Of all the lines in the entries below, give again exactly those starting at the line containing "none; stroke-linecap: round;" and ending at the line containing "<!-- building -->", both ends included, and no others.
################
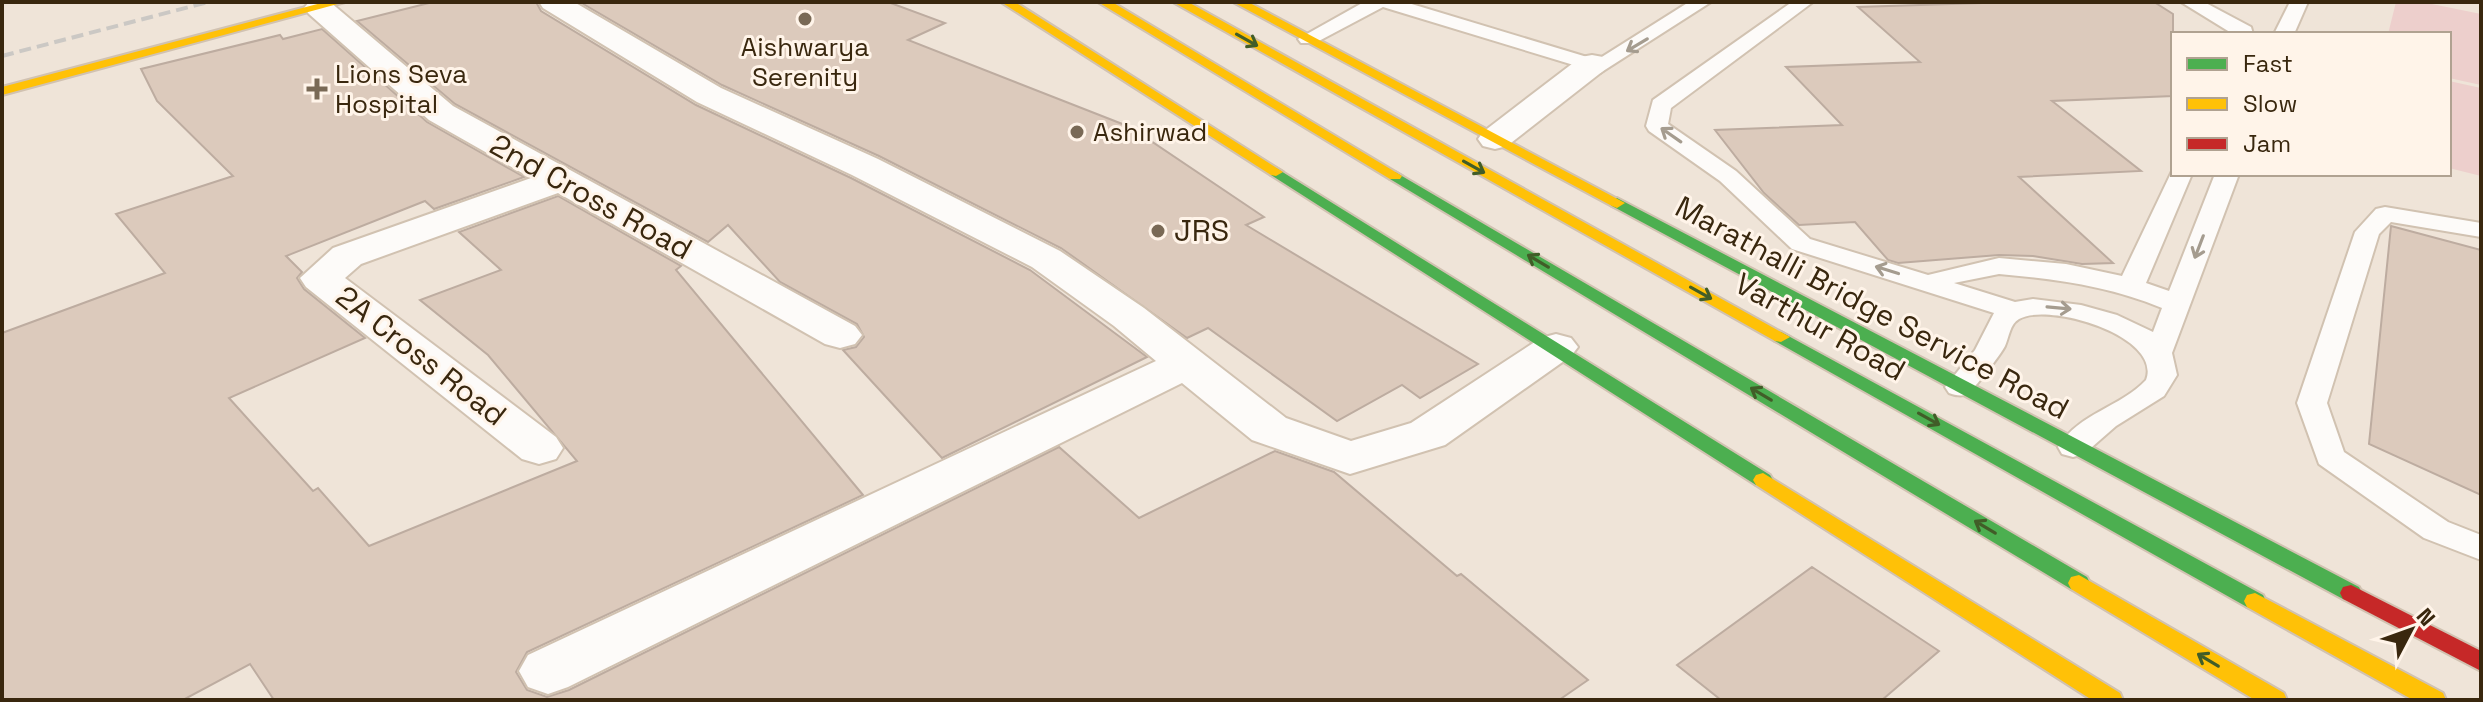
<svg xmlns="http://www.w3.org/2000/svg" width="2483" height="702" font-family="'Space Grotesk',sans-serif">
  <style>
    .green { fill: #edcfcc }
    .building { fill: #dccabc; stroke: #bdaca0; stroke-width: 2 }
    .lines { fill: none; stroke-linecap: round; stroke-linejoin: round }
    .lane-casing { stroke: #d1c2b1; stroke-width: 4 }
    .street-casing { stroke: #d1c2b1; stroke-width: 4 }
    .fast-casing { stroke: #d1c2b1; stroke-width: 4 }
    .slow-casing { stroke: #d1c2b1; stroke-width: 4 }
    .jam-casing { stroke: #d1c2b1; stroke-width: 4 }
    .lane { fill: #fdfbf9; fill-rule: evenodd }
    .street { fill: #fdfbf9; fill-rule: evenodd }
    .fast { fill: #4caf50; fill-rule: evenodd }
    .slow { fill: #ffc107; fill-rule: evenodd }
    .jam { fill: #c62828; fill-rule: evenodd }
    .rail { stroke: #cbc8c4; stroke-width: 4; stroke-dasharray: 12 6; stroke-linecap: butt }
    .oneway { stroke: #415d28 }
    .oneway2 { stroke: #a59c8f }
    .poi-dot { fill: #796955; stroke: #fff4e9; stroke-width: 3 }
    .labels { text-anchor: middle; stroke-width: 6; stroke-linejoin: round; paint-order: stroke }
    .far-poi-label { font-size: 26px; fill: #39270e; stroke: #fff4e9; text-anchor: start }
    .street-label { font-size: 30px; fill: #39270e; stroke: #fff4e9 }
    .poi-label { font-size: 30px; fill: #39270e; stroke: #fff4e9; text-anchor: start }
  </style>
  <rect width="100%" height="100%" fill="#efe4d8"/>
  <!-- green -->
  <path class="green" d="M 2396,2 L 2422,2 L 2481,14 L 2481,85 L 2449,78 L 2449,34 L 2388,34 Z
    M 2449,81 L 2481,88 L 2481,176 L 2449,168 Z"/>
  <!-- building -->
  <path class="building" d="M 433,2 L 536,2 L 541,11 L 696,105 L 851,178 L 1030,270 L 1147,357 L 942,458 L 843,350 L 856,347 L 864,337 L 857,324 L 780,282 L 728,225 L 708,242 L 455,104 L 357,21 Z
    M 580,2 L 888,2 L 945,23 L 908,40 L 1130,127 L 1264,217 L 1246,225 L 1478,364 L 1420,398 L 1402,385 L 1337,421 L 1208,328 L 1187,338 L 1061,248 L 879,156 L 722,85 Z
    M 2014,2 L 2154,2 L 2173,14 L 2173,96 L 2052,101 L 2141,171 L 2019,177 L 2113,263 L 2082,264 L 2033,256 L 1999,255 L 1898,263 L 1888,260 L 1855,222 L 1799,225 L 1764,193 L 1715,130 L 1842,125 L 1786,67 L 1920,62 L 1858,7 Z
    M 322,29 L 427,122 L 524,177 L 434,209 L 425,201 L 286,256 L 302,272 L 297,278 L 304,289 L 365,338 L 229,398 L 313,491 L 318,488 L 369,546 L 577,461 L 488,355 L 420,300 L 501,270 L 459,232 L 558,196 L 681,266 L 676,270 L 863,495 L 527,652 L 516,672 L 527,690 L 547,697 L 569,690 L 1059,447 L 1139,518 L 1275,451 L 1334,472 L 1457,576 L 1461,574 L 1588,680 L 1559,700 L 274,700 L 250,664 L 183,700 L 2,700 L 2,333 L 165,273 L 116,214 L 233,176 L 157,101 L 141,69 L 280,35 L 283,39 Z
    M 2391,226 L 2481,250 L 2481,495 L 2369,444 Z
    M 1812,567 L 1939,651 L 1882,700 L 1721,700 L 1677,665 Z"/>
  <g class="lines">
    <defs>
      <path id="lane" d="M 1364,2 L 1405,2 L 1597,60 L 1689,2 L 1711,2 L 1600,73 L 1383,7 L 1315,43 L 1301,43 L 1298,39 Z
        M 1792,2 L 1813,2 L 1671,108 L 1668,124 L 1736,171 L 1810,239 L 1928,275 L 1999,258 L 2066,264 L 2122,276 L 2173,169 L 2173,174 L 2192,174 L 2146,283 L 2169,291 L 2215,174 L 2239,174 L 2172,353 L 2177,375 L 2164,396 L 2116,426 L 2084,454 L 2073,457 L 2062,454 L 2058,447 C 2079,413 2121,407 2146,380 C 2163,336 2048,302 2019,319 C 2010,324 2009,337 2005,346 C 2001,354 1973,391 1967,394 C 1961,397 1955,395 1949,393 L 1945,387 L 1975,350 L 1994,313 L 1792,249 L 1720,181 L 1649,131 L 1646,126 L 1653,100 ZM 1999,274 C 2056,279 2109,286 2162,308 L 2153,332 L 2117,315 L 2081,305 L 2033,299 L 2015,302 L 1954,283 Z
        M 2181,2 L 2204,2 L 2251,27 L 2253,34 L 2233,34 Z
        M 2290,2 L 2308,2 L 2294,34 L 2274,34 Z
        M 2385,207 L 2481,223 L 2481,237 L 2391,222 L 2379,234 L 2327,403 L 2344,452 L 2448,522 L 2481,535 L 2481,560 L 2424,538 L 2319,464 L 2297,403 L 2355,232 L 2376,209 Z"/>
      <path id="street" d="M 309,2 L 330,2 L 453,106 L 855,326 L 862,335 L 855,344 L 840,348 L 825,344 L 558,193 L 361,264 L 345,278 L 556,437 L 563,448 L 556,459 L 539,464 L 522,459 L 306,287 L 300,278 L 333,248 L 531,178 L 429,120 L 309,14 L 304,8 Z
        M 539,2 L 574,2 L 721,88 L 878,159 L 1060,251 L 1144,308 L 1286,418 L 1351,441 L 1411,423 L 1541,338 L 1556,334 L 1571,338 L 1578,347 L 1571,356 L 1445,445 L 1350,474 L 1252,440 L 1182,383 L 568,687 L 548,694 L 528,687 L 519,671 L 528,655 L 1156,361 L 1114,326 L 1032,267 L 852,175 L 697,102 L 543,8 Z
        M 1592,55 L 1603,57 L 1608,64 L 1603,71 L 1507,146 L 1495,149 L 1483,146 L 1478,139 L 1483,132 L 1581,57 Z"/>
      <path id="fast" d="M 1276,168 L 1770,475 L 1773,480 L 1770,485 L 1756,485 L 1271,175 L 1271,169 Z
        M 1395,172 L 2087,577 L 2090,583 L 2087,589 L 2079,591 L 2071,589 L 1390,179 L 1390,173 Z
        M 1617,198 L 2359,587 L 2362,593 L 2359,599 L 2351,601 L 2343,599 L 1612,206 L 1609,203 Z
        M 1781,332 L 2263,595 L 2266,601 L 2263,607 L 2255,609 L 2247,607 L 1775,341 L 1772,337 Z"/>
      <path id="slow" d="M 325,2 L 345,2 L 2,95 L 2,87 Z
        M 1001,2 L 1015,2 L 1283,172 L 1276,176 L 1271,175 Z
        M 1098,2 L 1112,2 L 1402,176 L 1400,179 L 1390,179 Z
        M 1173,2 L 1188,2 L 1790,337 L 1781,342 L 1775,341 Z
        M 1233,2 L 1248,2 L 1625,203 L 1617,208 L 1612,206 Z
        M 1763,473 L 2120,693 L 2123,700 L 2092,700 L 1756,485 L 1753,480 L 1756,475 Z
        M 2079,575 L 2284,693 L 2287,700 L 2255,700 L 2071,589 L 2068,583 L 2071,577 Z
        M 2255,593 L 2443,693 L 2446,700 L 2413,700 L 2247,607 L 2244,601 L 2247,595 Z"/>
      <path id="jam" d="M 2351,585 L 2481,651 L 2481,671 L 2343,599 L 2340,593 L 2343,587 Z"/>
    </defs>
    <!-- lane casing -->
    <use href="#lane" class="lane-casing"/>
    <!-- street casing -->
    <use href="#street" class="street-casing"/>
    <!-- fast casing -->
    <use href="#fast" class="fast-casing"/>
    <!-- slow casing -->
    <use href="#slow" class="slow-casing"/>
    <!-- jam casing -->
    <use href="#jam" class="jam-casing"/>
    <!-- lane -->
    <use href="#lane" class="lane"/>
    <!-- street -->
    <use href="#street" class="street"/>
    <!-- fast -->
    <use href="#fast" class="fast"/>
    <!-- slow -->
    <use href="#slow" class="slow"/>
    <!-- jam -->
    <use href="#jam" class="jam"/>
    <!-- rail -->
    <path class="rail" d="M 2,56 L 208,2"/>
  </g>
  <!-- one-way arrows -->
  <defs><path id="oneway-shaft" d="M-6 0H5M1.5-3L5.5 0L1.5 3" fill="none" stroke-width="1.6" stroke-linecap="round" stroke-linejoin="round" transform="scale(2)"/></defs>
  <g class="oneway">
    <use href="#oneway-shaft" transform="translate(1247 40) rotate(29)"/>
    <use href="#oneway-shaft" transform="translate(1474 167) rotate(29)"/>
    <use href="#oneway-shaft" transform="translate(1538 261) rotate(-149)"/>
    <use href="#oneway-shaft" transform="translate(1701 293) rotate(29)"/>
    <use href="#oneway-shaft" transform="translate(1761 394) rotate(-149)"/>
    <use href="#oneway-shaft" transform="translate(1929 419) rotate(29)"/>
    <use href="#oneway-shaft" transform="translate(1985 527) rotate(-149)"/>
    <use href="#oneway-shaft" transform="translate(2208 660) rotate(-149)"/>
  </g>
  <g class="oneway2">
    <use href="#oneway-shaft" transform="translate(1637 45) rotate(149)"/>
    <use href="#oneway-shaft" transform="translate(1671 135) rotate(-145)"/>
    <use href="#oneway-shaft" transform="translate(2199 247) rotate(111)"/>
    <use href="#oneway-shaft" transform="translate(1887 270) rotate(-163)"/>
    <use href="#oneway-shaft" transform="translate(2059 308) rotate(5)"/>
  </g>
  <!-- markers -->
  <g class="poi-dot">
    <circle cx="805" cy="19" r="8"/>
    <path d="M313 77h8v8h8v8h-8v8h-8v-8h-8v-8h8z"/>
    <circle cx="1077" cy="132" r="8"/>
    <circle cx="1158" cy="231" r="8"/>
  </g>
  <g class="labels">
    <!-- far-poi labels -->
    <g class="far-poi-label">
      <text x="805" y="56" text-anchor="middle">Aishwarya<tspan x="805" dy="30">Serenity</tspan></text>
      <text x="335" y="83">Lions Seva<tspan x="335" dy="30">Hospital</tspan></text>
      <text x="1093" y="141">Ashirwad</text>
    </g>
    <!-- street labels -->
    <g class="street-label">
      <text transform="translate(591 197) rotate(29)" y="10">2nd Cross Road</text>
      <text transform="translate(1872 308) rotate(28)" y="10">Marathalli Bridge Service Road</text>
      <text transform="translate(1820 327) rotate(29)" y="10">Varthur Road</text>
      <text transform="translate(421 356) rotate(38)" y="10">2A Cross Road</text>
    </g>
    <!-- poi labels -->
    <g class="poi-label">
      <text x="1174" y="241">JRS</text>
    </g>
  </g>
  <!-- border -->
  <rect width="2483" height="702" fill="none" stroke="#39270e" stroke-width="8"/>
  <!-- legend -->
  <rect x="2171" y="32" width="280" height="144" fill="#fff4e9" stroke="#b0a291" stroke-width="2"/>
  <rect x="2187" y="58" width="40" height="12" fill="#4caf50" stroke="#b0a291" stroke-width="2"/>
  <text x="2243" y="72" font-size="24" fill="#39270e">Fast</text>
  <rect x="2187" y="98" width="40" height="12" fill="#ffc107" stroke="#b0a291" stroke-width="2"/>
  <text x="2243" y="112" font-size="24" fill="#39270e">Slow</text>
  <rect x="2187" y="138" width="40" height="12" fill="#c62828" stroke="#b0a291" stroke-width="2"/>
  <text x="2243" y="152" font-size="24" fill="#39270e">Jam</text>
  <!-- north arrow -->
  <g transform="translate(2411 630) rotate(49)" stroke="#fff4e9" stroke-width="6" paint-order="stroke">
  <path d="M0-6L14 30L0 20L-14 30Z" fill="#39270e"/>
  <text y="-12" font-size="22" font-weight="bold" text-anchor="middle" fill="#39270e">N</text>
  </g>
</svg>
################
- [Output for this task]
    .lines { fill: none; stroke-linecap: round; stroke-linejoin: round }
    .lane-casing { stroke: #d1c2b1; stroke-width: 4 }
    .street-casing { stroke: #d1c2b1; stroke-width: 4 }
    .fast-casing { stroke: #d1c2b1; stroke-width: 4 }
    .slow-casing { stroke: #d1c2b1; stroke-width: 4 }
    .jam-casing { stroke: #d1c2b1; stroke-width: 4 }
    .lane { fill: #fdfbf9; fill-rule: evenodd }
    .street { fill: #fdfbf9; fill-rule: evenodd }
    .fast { fill: #4caf50; fill-rule: evenodd }
    .slow { fill: #ffc107; fill-rule: evenodd }
    .jam { fill: #c62828; fill-rule: evenodd }
    .rail { stroke: #cbc8c4; stroke-width: 4; stroke-dasharray: 12 6; stroke-linecap: butt }
    .oneway { stroke: #415d28 }
    .oneway2 { stroke: #a59c8f }
    .poi-dot { fill: #796955; stroke: #fff4e9; stroke-width: 3 }
    .labels { text-anchor: middle; stroke-width: 6; stroke-linejoin: round; paint-order: stroke }
    .far-poi-label { font-size: 26px; fill: #39270e; stroke: #fff4e9; text-anchor: start }
    .street-label { font-size: 30px; fill: #39270e; stroke: #fff4e9 }
    .poi-label { font-size: 30px; fill: #39270e; stroke: #fff4e9; text-anchor: start }
  </style>
  <rect width="100%" height="100%" fill="#efe4d8"/>
  <!-- green -->
  <path class="green" d="M 2396,2 L 2422,2 L 2481,14 L 2481,85 L 2449,78 L 2449,34 L 2388,34 Z
    M 2449,81 L 2481,88 L 2481,176 L 2449,168 Z"/>
  <!-- building -->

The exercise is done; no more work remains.